Programming Collective Intelligence is a wonderful book but, being a first edition, means it has quite a few errors which will throw off a Python newbie very easily.
If only to keep me sane; this page at OReilly’s Website is invaluable while working through this book. Specially, the unconfirmed page which seems lots more up to date.
I’ll be submitting errors as I go if they are not there already. So far, I’ve run into two issues not there and submitted. I hope they update frequently.
Hoping to find an error in my script, I going over my steps for chapter four of the book Programming Collective Intelligence. So far, my code looks good as far as I can tell (I’m no expert).
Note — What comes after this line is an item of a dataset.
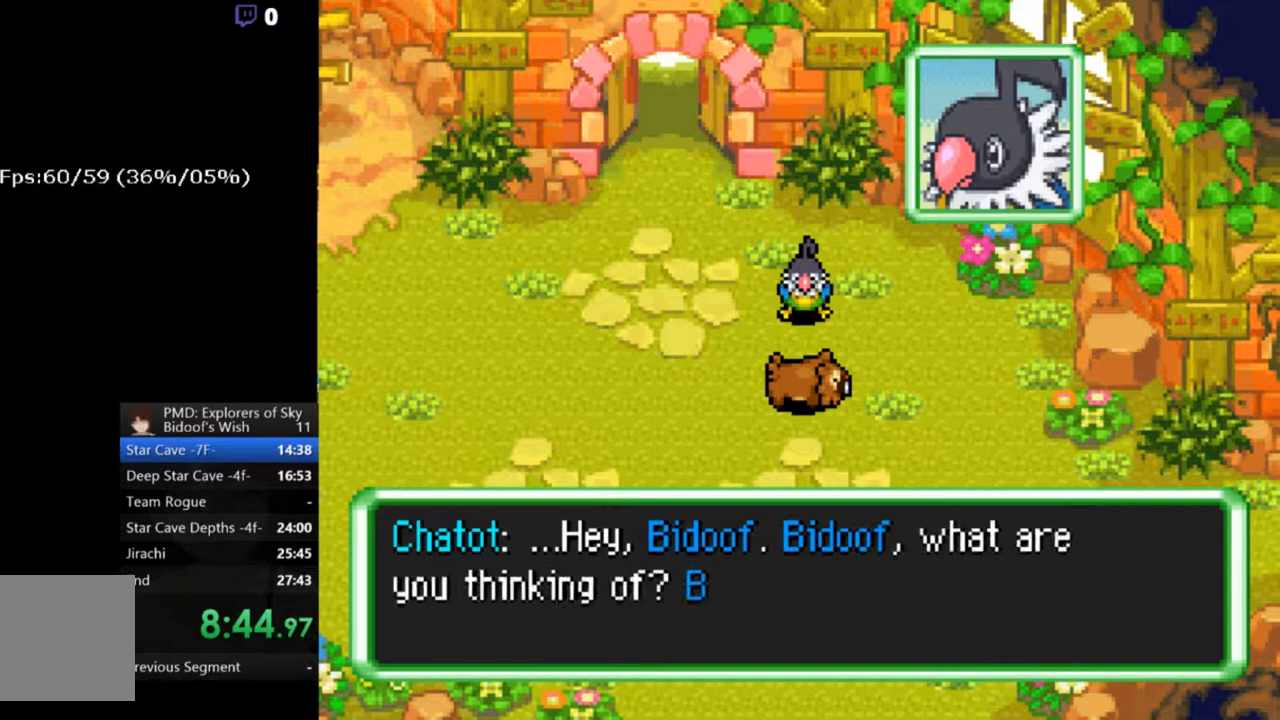
{"buttons": ["A"], "left_stick": "center", "events": []}
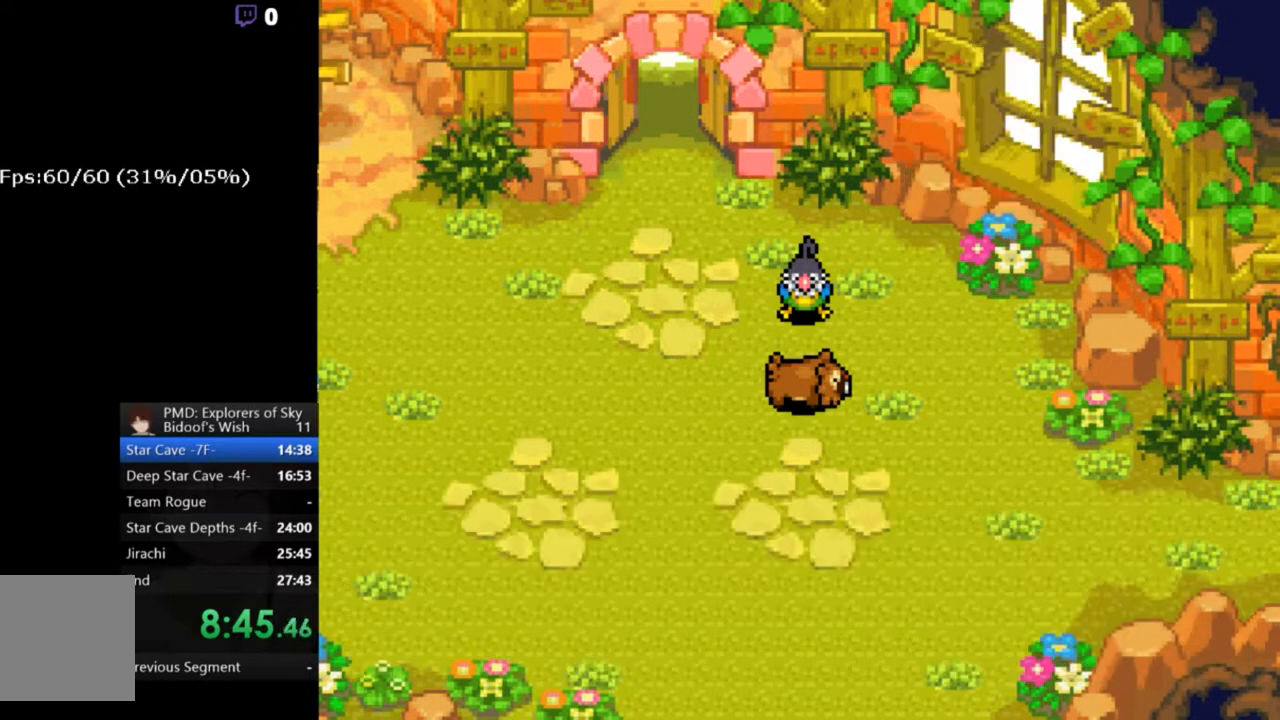
{"buttons": ["A"], "left_stick": "center", "events": []}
Also, I tested all dependencies for this chapter, mainly the installation of BeautifulSoup, an updates version of SQLite and pysqlite.
BeautifulSoup’s and SQLite’s installations completed successfully (again). PySQLite also installed fine, however, testing installation with an included script fails on my computer. I did not run this test the first time, need to be more thorough. It seems there is a defect in test script for Mac.
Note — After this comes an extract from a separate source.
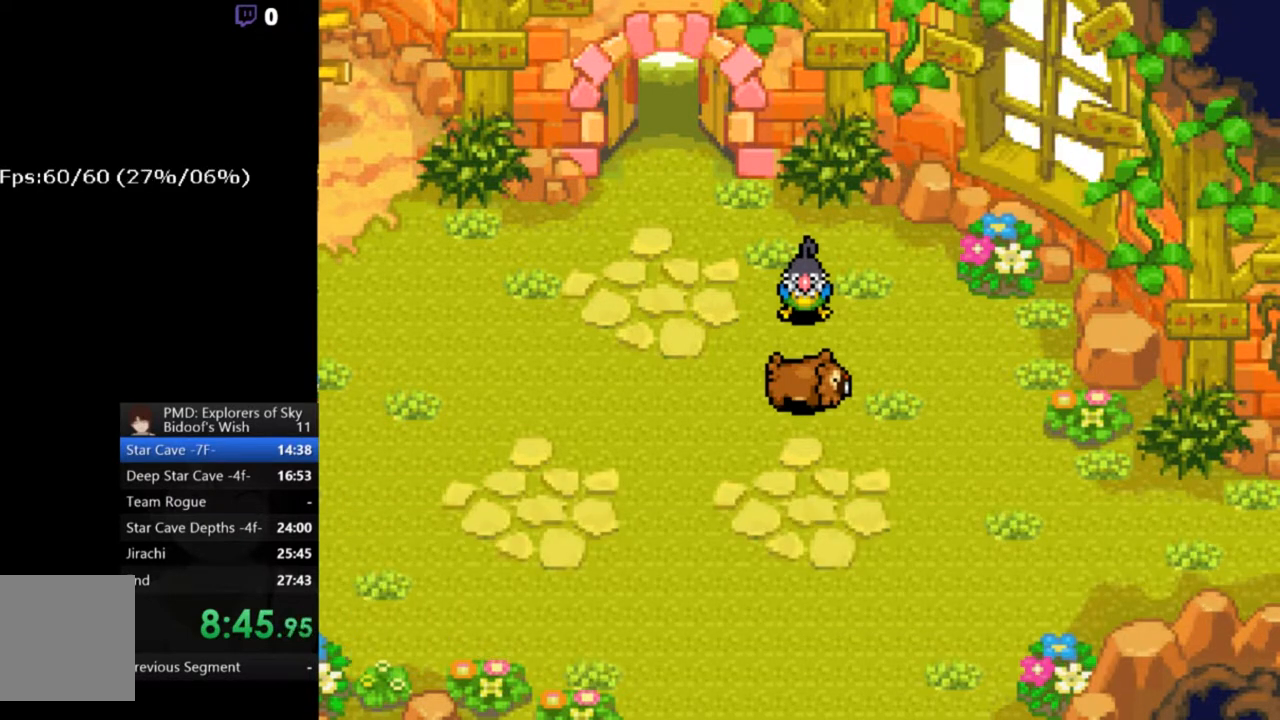
{"buttons": ["A"], "left_stick": "center", "events": []}
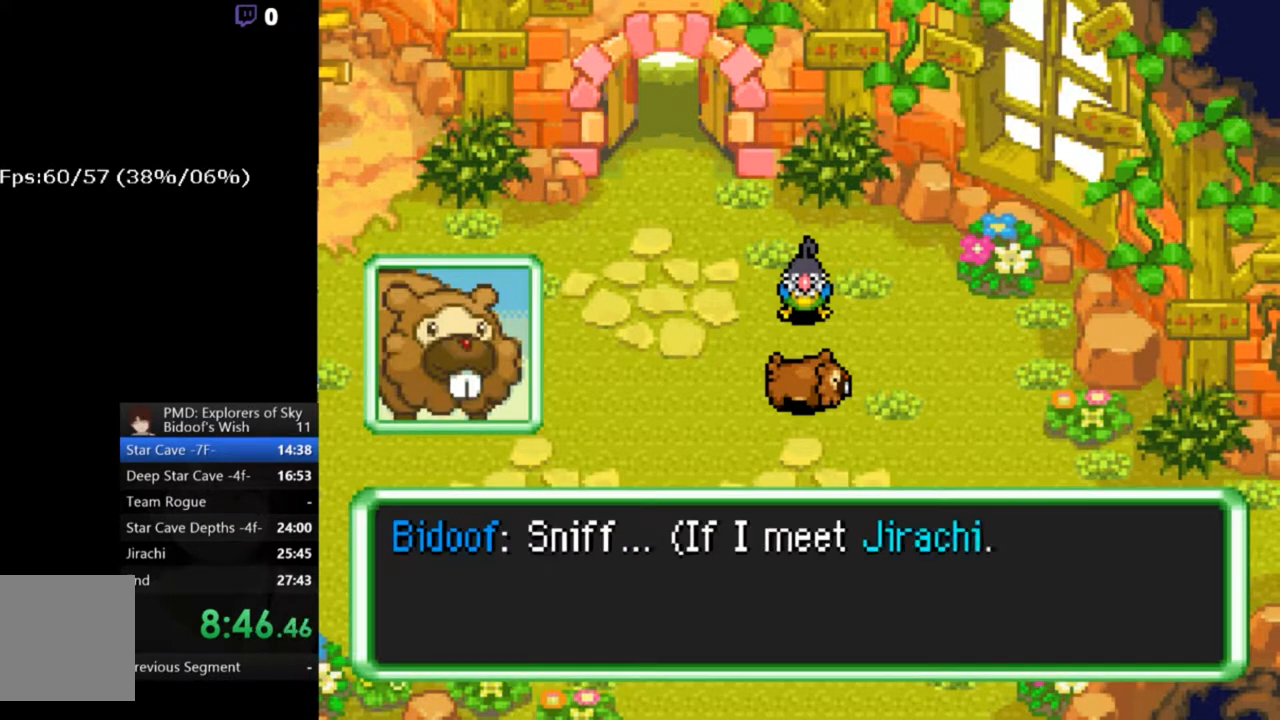
{"buttons": ["A"], "left_stick": "center", "events": []}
If you’re running pySqlite-2.4.2 on a Mac, you can find more information here. This is not the cause of my previous errors, however, since my script cannot open the files to index them.
Post of confusion. My python script does not read the files ‘into’ SQLite database.
I had to install SQLite3 (Mac came with a 2.x version) in order to install pysqlite-2.4.2. Maybe pysqlite is using older SQLite version on computer… I am following the book to the tee. Not trying any fancy Coldfusion nor SQL.
Everything seems to be installed properly. When ‘searchengine.py’ runs from terminal; it reports that it could open any of the files in my directory. I tried feeding it all sorts of files to no avail. Very frustrating…
On the other hand, I am having a blast playing with SQLite. By the way, SQLite is the coolest thing I’ve fiddled with today. This is very powerful and convenient.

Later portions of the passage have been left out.